Parece-nos que estas recomendações foram acolhidas pelas várias entidades que dão corpo aos três pilares da Defesa da Floresta Contra Incêndios: a Prevenção Estrutural; a Vigilância, Deteção e Fiscalização; e o Combate, Rescaldo e Vigilância Pós-incêndio. Sabemos que no âmbito da vigilância e da detecção, a GNR realiza diversas ações de sensibilização, nomeadamente através da “Operação Ignição Zero” e da “Operação Floresta Segura”, procedendo ainda à fiscalização do cumprimento do DL 124/2006 de 28 de junho, no que diz respeito à limpeza da floresta e das faixas de gestão de combustíveis, tendo tido como resultado a fiscalização de grande parte do território nacional.
E no âmbito da intervenção nos incêndios verificamos que foram introduzidas novas formas de combate, como por exemplo o “Ataque Ampliado” ou como alguns gostam de lhe chamar “Ataque Musculado”, que é desenvolvido com recurso ao reforço de meios de corpos de bombeiros vizinhos, assim como foi reforçada a formação dos corpos de bombeiros, tendo os seus elementos recebido ainda equipamento de proteção individual, nomeadamente novas fardas e botas ignífugo, e abrigos portáteis, que usados em situações de emergência podem salvar vidas.
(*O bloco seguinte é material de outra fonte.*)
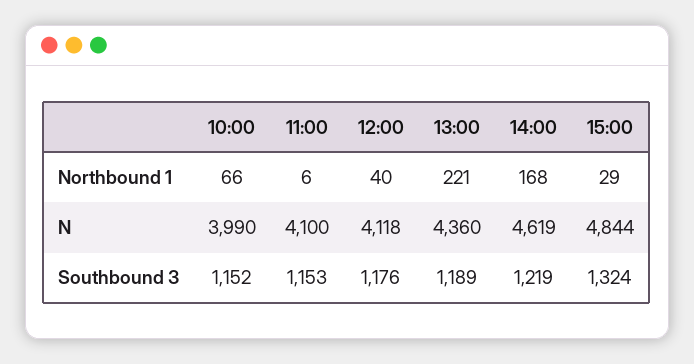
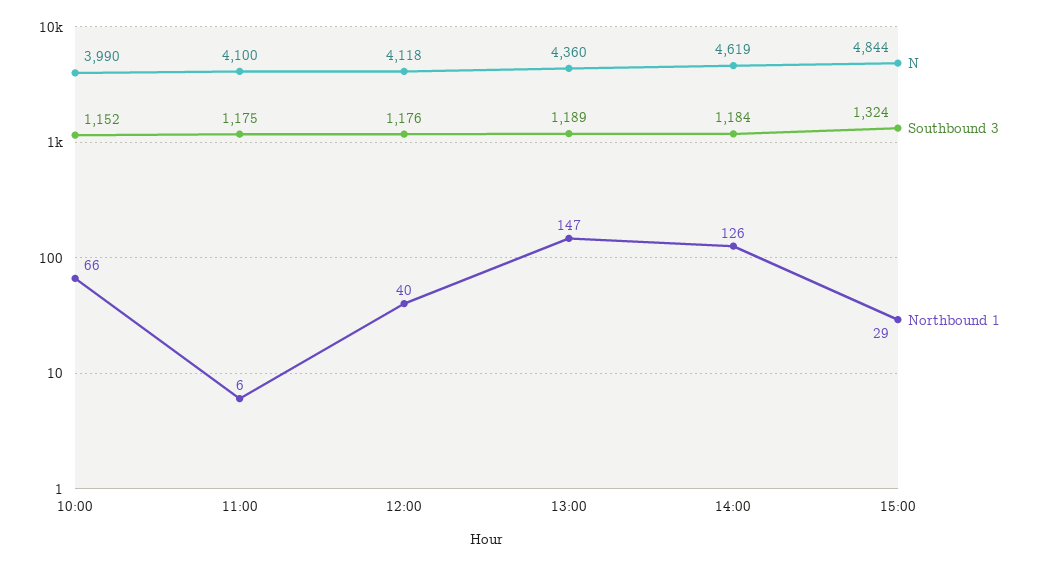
  {
    "Northbound 1": {
      "10:00": 66,
      "11:00": 6,
      "12:00": 40,
-     "13:00": 221,
+     "13:00": 147,
-     "14:00": 168,
+     "14:00": 126,
      "15:00": 29
    },
    "N": {
      "10:00": 3990,
      "11:00": 4100,
      "12:00": 4118,
      "13:00": 4360,
      "14:00": 4619,
      "15:00": 4844
    },
    "Southbound 3": {
      "10:00": 1152,
-     "11:00": 1153,
+     "11:00": 1175,
      "12:00": 1176,
      "13:00": 1189,
-     "14:00": 1219,
+     "14:00": 1184,
      "15:00": 1324
    }
  }

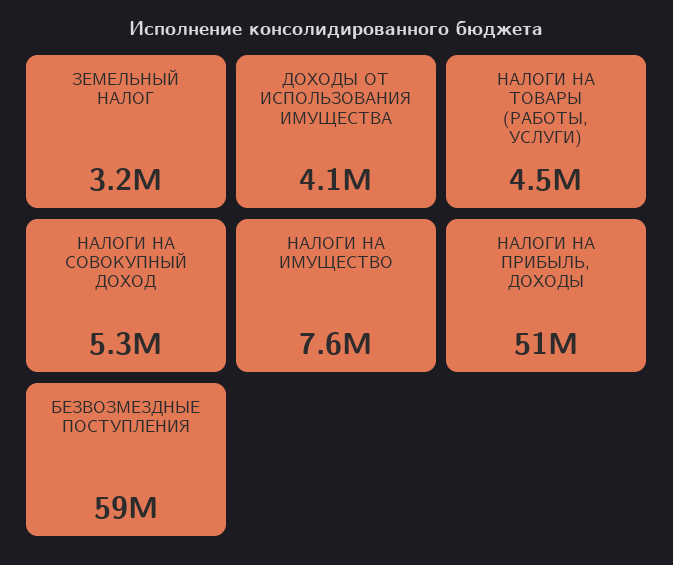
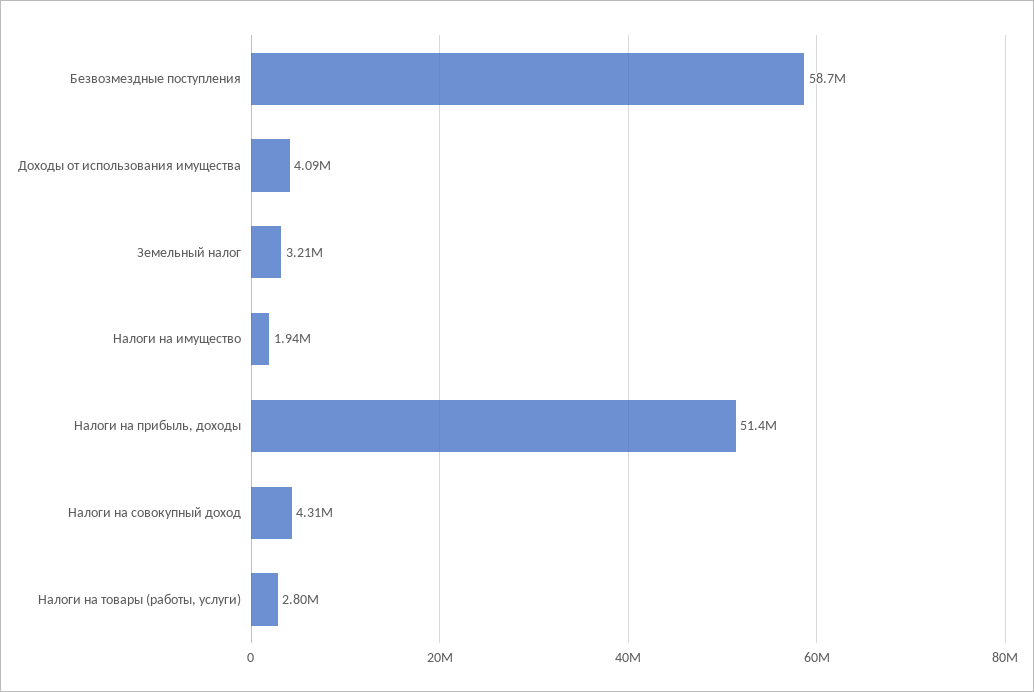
  {
    "ЗЕМЕЛЬНЫЙ НАЛОГ": 3210000,
    "ДОХОДЫ ОТ ИСПОЛЬЗОВАНИЯ ИМУЩЕСТВА": 4090000,
-   "НАЛОГИ НА ТОВАРЫ (РАБОТЫ, УСЛУГИ)": 4500000,
+   "НАЛОГИ НА ТОВАРЫ (РАБОТЫ, УСЛУГИ)": 2800000,
-   "НАЛОГИ НА СОВОКУПНЫЙ ДОХОД": 5300000,
+   "НАЛОГИ НА СОВОКУПНЫЙ ДОХОД": 4310000,
-   "НАЛОГИ НА ИМУЩЕСТВО": 7600000,
+   "НАЛОГИ НА ИМУЩЕСТВО": 1940000,
    "НАЛОГИ НА ПРИБЫЛЬ, ДОХОДЫ": 51400000,
    "БЕЗВОЗМЕЗДНЫЕ ПОСТУПЛЕНИЯ": 58700000
  }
Mas todas estas medidas foram implementadas com o objectivo de fazer face à fase mais crítica, denominada de Fase Charlie, do Dispositivo Especial de Combate a Incêndios Florestais (DECIF), que só se inicia no dia 1 de julho, terminando a 30 de Setembro, conforme estipulado pela “Diretiva Operacional Nacional nº 2” (DON2), da Autoridade Nacional de Protecção Civil (ANPC) e que aprova o DECIF 2017, tendo os incêndios de Pedrógão Grande ocorrido assim durante a Fase Bravo, pelo que terá sido por essa razão que atingiu tão grandes proporções.
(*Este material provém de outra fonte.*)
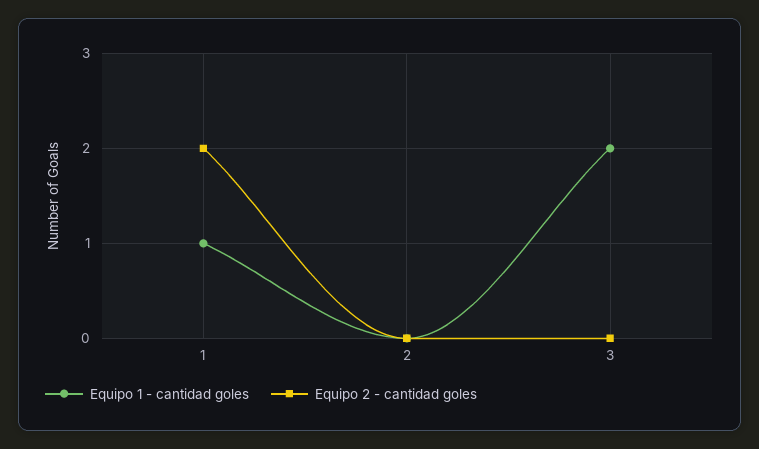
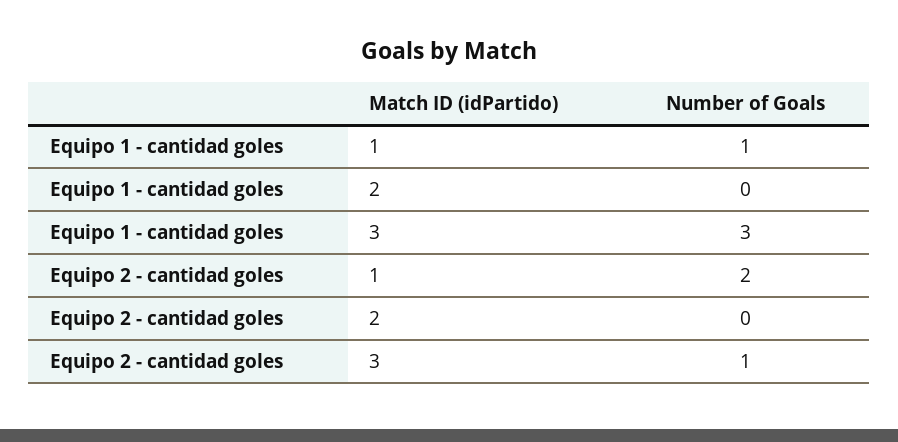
  {
    "Equipo 1 - cantidad goles": {
      "1": 1,
      "2": 0,
-     "3": 2
+     "3": 3
    },
    "Equipo 2 - cantidad goles": {
      "1": 2,
      "2": 0,
-     "3": 0
+     "3": 1
    }
  }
Apesar de todas as falhas atrás apontadas, estamos em crer que estes incêndios não teriam tido as trágicas consequências, se os mesmos tivessem ocorrido durante a Fase Charlie, pelo que concordamos com aqueles que defendem que a existência de Fases não faz qualquer sentido. Como dizemos no título, que o Período Crítico é quando a natureza quiser, verificamos que neste últimos estes dias estiveram reunidas todas as condições climatéricas, para que fosse considerado como período crítico, devendo por isso sido implementadas todas as medidas que seriam tomadas caso estivéssemos na Fase Charlie, referindo como exemplo uma dessas medidas que é a “Vigilância Armada”.
A “Vigilância Armada” é implementada sempre que o Comando Distrital de Operações de Socorro (CDOS) emita alerta amarelo ou superior as equipas de primeira intervenção entram em vigilância armada, preposicionando-se nos Locais Estratégicos de Estacionamento (LEE), conforme vem descrito nos “Procedimentos para Vigilância, Primeira Intervenção, Apoio ao Combate, Rescaldo e Vigilância pós-Incêndio” da Autoridade Florestal Nacional, datado de março de 2012.
E através do Anexo 31 (Equipas de Sapadores Florestais do Dispositivo Integrado de Prevenção Estrutural (DIPE) – Procedimentos de atuação durante o período crítico), da DON2, verificamos que os LEE são guarnecidos por equipas com Equipamento Proteção Individual, Equipamento Manual Sapador e Equipamento Hidráulico, das 11H30 às 19H30, todos os dias do Período Crítico e sempre que seja emitido alerta amarelo ou superior.
Ou seja, se não existissem as diversas fases que a DON2 prevê, Alfa, Bravo, Charlie e Delta, e que dividem o ano civil em quatro, sem terem em conta que as condições climatéricas adversas podem ocorrer em qualquer altura do ano, estamos em crer que os incêndios de Pedrógão Grande não tinham sequer começado, tendo sido debelados logo no seu início, quando ainda eram só uma árvore a arder.